If you are making it publically accessible, you can use the full flow which does both dns and ingress records:
module "ingress" { source = "../../utils/ingress/full_flow"
cloudflare_zone_id = var.cloudflare_zone_id namespace = var.namespace domains = var.domains subdomain = var.subdomain
service = { name = kubernetes_service_v1.module.metadata[0].name port = "web" } cert_issuer = var.cert_issuer
providers = { kubernetes = kubernetes, cloudflare = cloudflare }}Putting it behind authelia
If the application doesn’t have oauth integration build in and you are wanting to protect it behind authelia you can add middleware of auth-forwardauth-authelia@kubernetescrd to require them to go through authelia.

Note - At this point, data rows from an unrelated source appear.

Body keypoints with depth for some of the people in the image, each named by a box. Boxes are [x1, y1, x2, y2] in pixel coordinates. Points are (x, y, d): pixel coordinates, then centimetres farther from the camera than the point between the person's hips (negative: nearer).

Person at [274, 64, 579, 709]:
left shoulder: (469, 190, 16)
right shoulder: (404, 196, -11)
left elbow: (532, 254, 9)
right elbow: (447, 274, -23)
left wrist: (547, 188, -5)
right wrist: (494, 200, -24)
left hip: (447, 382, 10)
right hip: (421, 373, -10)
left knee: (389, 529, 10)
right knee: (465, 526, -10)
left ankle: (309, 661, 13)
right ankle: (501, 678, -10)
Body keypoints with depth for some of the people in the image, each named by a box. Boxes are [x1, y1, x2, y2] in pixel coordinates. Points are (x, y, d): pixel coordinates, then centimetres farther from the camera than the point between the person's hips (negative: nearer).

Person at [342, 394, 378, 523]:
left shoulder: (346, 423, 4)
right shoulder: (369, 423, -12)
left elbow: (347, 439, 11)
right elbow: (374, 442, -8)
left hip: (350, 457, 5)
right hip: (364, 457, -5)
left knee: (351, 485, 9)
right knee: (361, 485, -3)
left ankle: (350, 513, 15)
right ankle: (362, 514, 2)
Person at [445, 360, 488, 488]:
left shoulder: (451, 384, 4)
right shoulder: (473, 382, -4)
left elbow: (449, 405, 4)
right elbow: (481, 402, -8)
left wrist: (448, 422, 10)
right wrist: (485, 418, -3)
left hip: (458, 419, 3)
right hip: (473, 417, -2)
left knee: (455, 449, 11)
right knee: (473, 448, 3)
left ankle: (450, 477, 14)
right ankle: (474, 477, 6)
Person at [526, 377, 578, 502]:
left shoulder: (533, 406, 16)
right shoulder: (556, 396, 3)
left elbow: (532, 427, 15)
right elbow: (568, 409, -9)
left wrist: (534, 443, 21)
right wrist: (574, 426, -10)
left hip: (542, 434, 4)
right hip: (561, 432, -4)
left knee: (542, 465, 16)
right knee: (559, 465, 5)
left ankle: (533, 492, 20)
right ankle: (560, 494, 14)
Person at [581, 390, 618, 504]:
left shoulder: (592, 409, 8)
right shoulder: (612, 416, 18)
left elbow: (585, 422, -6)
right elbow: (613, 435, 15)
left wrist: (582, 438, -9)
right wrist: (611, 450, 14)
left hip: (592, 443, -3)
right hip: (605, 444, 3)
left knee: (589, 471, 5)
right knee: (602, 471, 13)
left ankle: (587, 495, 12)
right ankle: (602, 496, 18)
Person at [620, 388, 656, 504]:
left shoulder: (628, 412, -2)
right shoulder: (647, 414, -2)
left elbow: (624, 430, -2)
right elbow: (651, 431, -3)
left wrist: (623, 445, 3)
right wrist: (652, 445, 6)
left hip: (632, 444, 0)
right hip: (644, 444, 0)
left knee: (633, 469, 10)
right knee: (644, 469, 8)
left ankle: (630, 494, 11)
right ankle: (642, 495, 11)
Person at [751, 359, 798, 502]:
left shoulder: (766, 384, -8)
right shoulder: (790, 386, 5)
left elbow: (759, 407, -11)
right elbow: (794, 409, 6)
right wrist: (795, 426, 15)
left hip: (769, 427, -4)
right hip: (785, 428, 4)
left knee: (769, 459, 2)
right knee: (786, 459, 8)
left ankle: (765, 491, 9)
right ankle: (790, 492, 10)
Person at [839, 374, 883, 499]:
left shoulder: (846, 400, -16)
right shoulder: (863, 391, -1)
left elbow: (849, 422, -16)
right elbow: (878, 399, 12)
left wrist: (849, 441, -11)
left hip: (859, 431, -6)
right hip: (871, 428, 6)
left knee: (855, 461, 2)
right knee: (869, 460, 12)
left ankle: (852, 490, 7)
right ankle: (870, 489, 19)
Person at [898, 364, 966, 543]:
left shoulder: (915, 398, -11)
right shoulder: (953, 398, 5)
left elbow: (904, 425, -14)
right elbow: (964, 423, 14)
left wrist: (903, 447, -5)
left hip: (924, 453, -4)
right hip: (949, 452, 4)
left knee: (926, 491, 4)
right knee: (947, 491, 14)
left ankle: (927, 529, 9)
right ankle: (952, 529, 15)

You will then have to add an access control rule to authelia e.g.
rules = [ { domain = "app.k8s.bathcs.com" subject = ["user:hw2210"] },]NOTE: Sadly we can’t use groups and so we have to limit by user directly.
Cloudflare dns records
Cloudflare provider is an actual pain. You would’ve hoped it would be good, but its not amazing (has previously caused updates on every apply). Basically when creating a dns record you should use the whole address e.g. app.bathcs.com instead of app. This is because it will cause an update on the second application, changing the name value (which we use to get the full domain).

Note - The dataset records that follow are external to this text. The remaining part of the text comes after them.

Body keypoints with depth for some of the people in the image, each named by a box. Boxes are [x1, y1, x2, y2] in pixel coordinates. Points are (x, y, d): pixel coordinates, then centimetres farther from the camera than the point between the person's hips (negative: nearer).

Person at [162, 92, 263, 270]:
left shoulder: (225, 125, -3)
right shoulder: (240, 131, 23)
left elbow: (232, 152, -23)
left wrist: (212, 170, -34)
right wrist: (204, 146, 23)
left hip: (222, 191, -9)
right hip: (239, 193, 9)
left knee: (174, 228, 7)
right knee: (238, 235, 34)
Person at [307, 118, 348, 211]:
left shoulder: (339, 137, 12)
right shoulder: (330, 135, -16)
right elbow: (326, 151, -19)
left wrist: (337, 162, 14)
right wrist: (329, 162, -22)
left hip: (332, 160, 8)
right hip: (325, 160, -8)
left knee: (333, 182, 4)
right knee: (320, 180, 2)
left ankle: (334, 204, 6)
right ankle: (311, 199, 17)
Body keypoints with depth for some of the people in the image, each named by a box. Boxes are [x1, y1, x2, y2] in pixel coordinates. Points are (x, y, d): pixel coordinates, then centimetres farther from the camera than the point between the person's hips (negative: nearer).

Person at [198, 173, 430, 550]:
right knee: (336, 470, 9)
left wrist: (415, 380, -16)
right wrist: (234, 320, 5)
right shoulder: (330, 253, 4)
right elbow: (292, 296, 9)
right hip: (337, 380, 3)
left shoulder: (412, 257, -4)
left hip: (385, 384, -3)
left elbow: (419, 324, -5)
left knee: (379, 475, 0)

It sucks because theres an additional useless variable ontop of the cloudflare_zone_id (yes you can use the “data” thing to solve this but still).
Additionally for long TXT records, it will add additional quotes, and terraform will continually think you need to change that if you don’t yourself add the quotes into the data.
Sending mail
Sending mail is somewhat weird.
Basically just because I can, the authentication is managed by lldap (a really fast ldap implementation). This should not be confused with the ldap service that Authelia is hooked up with, as it is not.
Once you’ve enabled mail in the namespace you then have to create an ldap user:
module "user" { source = "../../utils/ldap/user"
display = "Example" username = "example" group_ids = var.ldap_group_ids
providers = { lldap = lldap }}You can then use this to access the mail with module.user.name, module.user.password and module.user.email. NOTE due to it not being exposed, we must use the kubernetes domain certificate, which means that you normally have to disable tls verification it or set the expected domain to bathcs.com (as seen in authelia).
Creating an oauth client
I have created a OAuth client module for generating all the secret data you need and generate the client config (under the config output) you can then pass up and then into the authelia module (see grafana as an example).
But basically please read the authelia oidc docs for a full explanation of how it works.